All who spoke insisted that their opposition was to the idea of using taxpayers' money to move poor, jobless people to nice neighborhoods and support them when working-class older communities like Dundalk are struggling to cope with the loss thousands of good-paying manufacturing jobs and an aging infrastructure.

Race, Ruppersberger said, is not the issue.

Ehrlich told the crowd that "nobody I know is against fair housing." The problem, he said, is that "this is bad policy."

He led the crowd through parts of the proposed agreement to point out items he said were harmful to communities. Then he asked people to write to U.S. District Judge Marvin J. Garbis, who must decide if the settlement should become law.

The meeting was sponsored by Ehrlich, DePazzo and G. Gary Adams, president of the Greater Rosedale Community Council.

Adams didn't speak, though he said earlier that he believes "poverty is a behavior problem -- a lifestyle problem."

The only speaker to favor the settlement of the American Civil Liberties Union suit against Baltimore and the U.S. Department of Housing and Urban Development was the Rev.
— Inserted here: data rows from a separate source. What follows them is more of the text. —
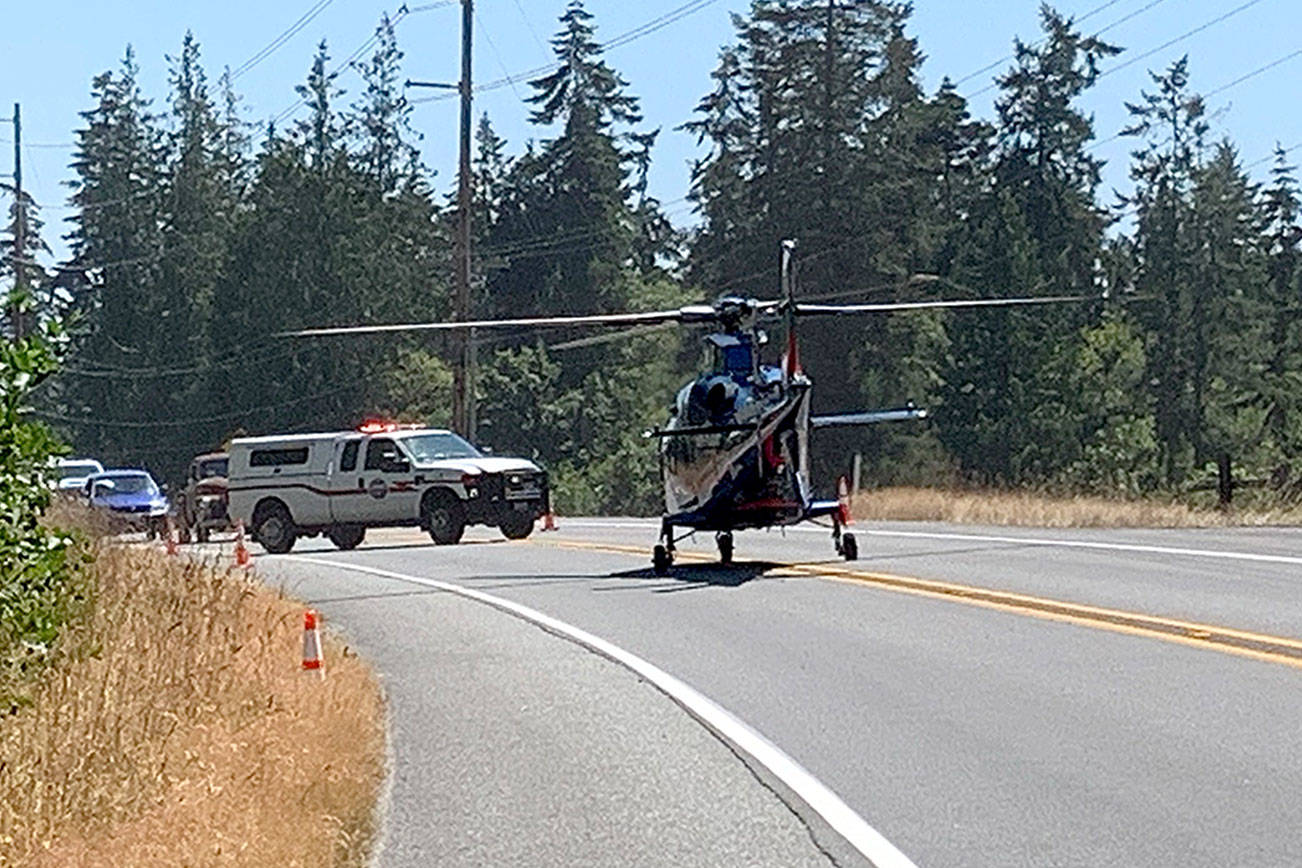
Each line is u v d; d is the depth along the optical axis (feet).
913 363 273.33
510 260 339.57
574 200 341.21
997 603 75.36
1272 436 308.40
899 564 93.81
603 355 311.27
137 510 171.73
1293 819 37.88
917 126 292.40
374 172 378.94
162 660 54.08
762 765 44.98
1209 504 139.85
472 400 199.21
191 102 391.65
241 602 70.69
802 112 278.05
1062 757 44.83
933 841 37.01
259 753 43.39
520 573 99.25
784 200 277.23
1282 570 84.89
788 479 93.25
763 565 96.73
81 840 36.78
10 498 48.19
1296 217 377.30
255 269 325.42
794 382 93.04
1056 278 309.22
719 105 290.15
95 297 370.32
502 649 67.72
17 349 48.19
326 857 35.58
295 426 318.24
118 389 343.46
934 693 54.65
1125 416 275.80
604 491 276.82
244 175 392.27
Chester Wickwire, chaplain emeritus of Johns Hopkins University, who was jeered when he said he lives in Ruxton.

The controversy is over the proposed settlement of the federal lawsuit filed against the city and HUD last year by the ACLU, charging that racially discriminatory housing policies have concentrated poor black families in high-rise public housing in downtown Baltimore.

The settlement provides for demolition of the remaining high-rises over six years and resettlement of half the 2,700 families who live in them to the suburbs. Baltimore County is to accept no more than 360 families over six years.

A separate 814-family home-ownership program could send more families to the suburbs.

A federal court hearing on the settlement is scheduled for May 31.